The impurity of the mind proceeds from the passive character of common perception that (not from the gnoseological point of view, but from that of empirical conditions) it is a feeling, an impulse from the outside to the inside pursuant to the coercion of the sensible object from the outside—so that the I cannot avoid perceiving or feeling what it perceives or feels depending on various times and places. Purification comprises two phases in this order:
The first refers to the domain of the powers of the senses, to the capacity of detaching the mind from external objects, of withdrawing it onto oneself and fastening it at will. In other words, it is a matter of the maximum platonic catharsis: “To detach one’s eyes and, in general, the soul, from sensible things”—taken however not in a metaphoric or moral sense, but literally: it is necessary to liberate the various perceptive faculties that the objects enchain, violate, and contaminate and to make them free of perceiving and not perceiving—and by that, in fact, unadulterated: pure. Patanjali indicates the stages that can realize that way through ordered discipline, of which, in any case, one can hope to progress only through exceptional inner energy:
- Pratyahara or control and mastery of the various impressions and accidental processes of associations and thought.
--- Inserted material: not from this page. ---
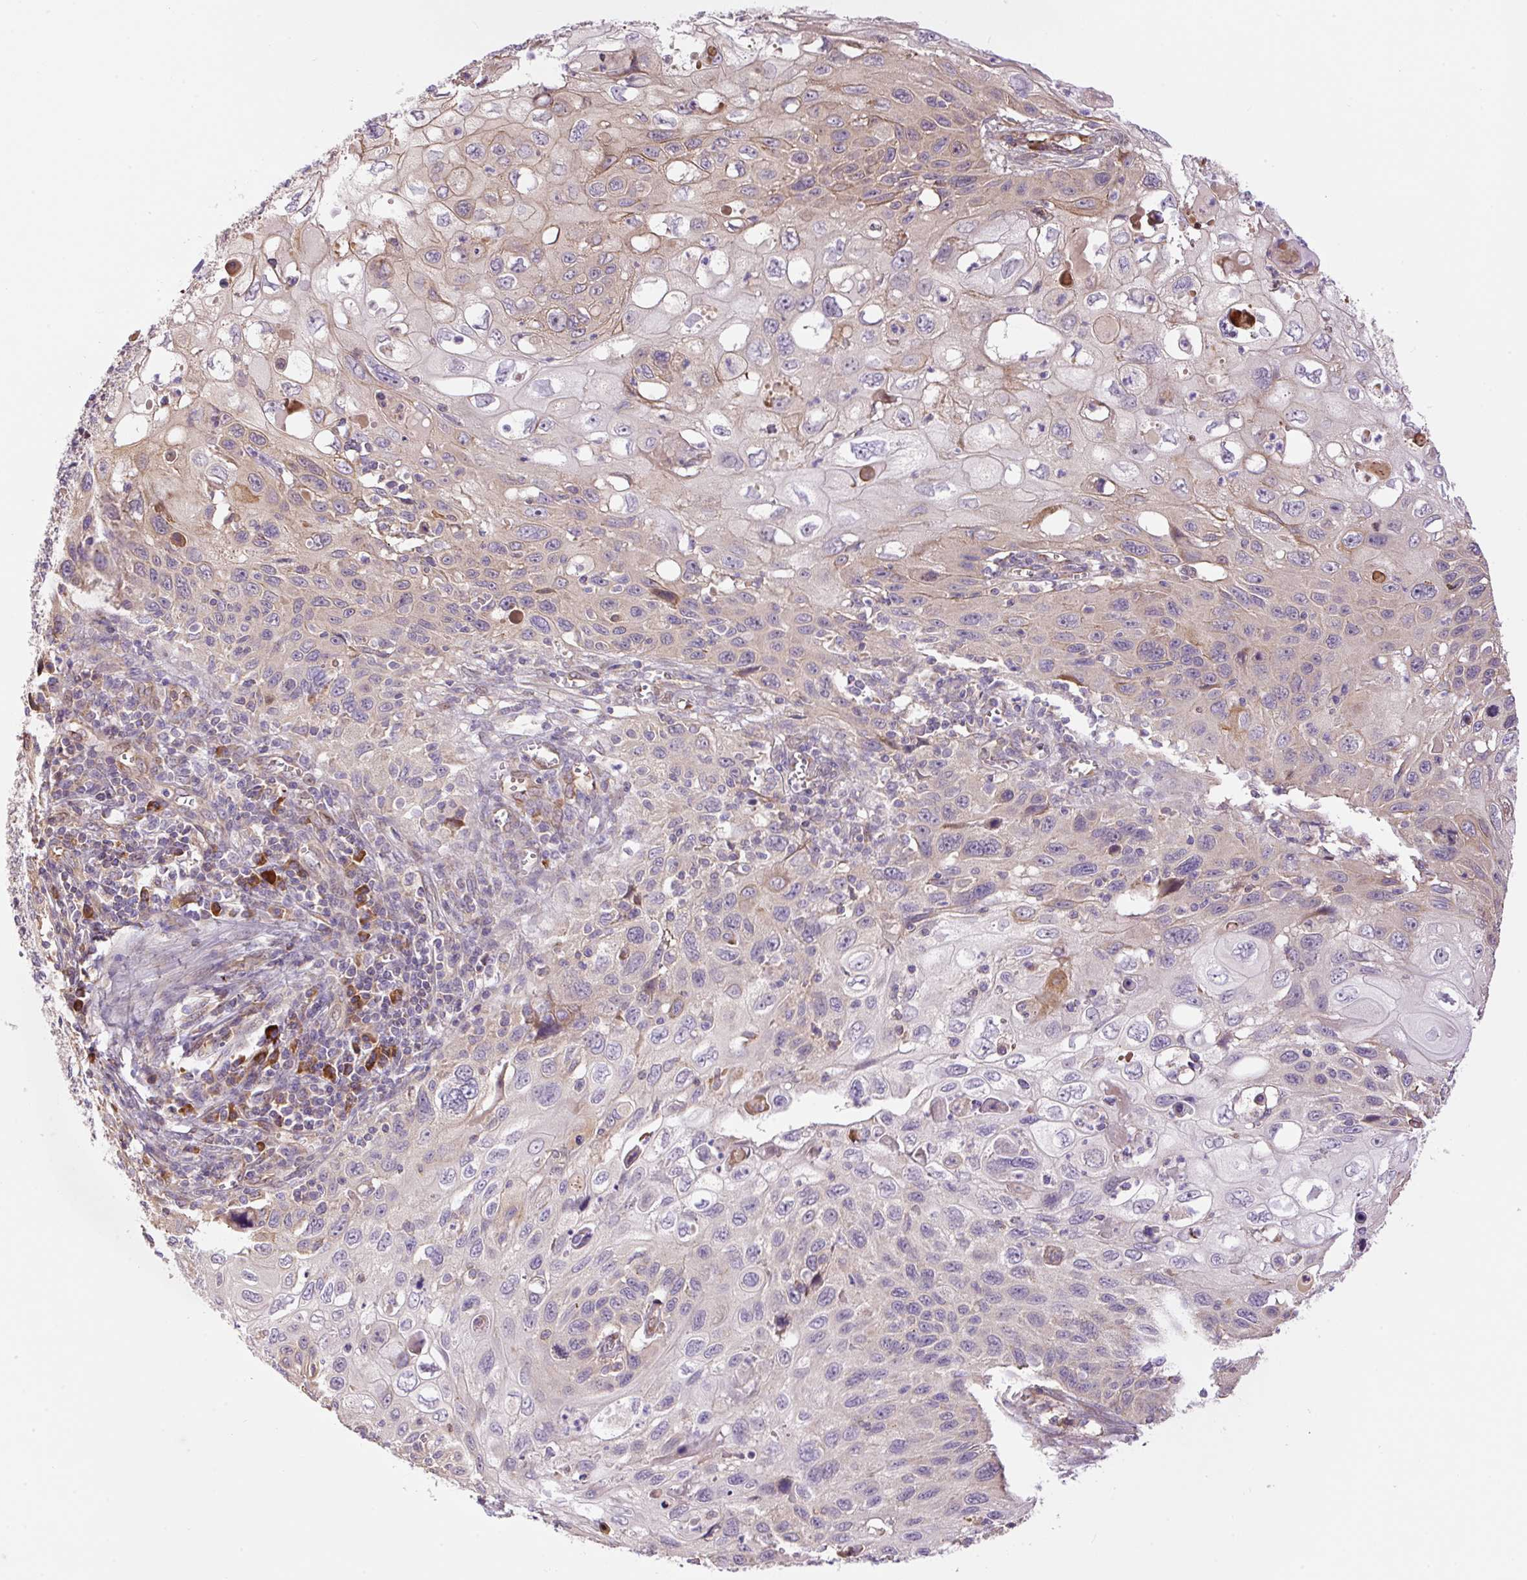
{"staining": {"intensity": "weak", "quantity": "<25%", "location": "cytoplasmic/membranous"}, "tissue": "cervical cancer", "cell_type": "Tumor cells", "image_type": "cancer", "snomed": [{"axis": "morphology", "description": "Squamous cell carcinoma, NOS"}, {"axis": "topography", "description": "Cervix"}], "caption": "IHC photomicrograph of neoplastic tissue: human squamous cell carcinoma (cervical) stained with DAB (3,3'-diaminobenzidine) exhibits no significant protein staining in tumor cells.", "gene": "PPME1", "patient": {"sex": "female", "age": 70}}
- Dharana or concentration on a single object or sensation, excluding all the rest.
- Dhyana or absorption in a not more sensible object, but produced by the mind itself.
- Samadhi or elimination of the mental object itself and conjunction of the mind with its sole naked power.
But this negative phase does not constitute the final instance. One does not have true purity of the mind through the capacity of detachment, but rather through its power whereby the “other”, the correlation to the material object ceases to be a condition for perception, so that the “I” can, besides not perceiving, give himself, create from himself his own perception at will. It would be a matter, then, of substituting for the form of sensible and passive perception another that is active and positive, no more receiving but producing the object from one’s interiority. Such is the virtue of the Aristotelian nous poietikos, or of the “intuitive intellect” of the scholastics, Kant, and Schelling.
Only one must note than such a positive perceiving must not be another faculty limited to the ideal order and juxtaposed to material perception, but rather its transformation and full resolution. Elsewhere [in Essays on magical idealism], I considered the phases of such a path: here, as a simple suggestion, we can refer to so-called “supernormal knowledge”: modern psychology has ascertained that two distinct modes of perception are possible and real, having in equal measure the character of objectivity.
One is the normal connection to the physical organs, which—from the physiological, not the gnoseological, point of view—can be called centripetal, proceeding from the outside to the inside, starting from physical impressions transmitted from the afferent system to the central brain. The second way is, instead, independent of the physical organs and has an opposite direction: the point of departure is not the peripheral physical stimulus but rather an interior apperception, which then goes on to result in terms of physical perception and also in images, according to a centrifugal course analogous to that of hallucinatory processes.
Now while the first knowledge is limited by spatial-temporal and physiological conditions, the second is in a large measure freed from them and, what would result from the latest research, tends to participate in the nature of an omniscient principle. One could therefore connect to that the meaning of perfection, of the teleion, of the “purification of the mind”. From the philosophical point of view, it would then be a knowing that would originate no longer from a particular sense object to be subsumed to a discursive concept, but instead from everything, in order to give the particular thing its place in this—just as a limb has a place in the organic unity of the body.
By sheer chance I’m reading part I of Crowley’s Magick where he’s discussing the same subjects.
I have been thinking about this concept of widsom being “centrifugal” and “centripedal” when considering Tomberg’s second letter. It seems that there is no reason why knowledge gained from the senses, from discursive thought should have to remain “limited by spatial-temporal and physiological conditions.” This thought can be a starting point for meditation, wherein one deepens the thought. So meditation can, in a manner of speaking, raise up what is below and bring down what is above by giving form to experience of the Spirit. Wisdom spiritualizes the material and materializes the spiritual. This is only possible once one has undergone the negative phase as described by Evola.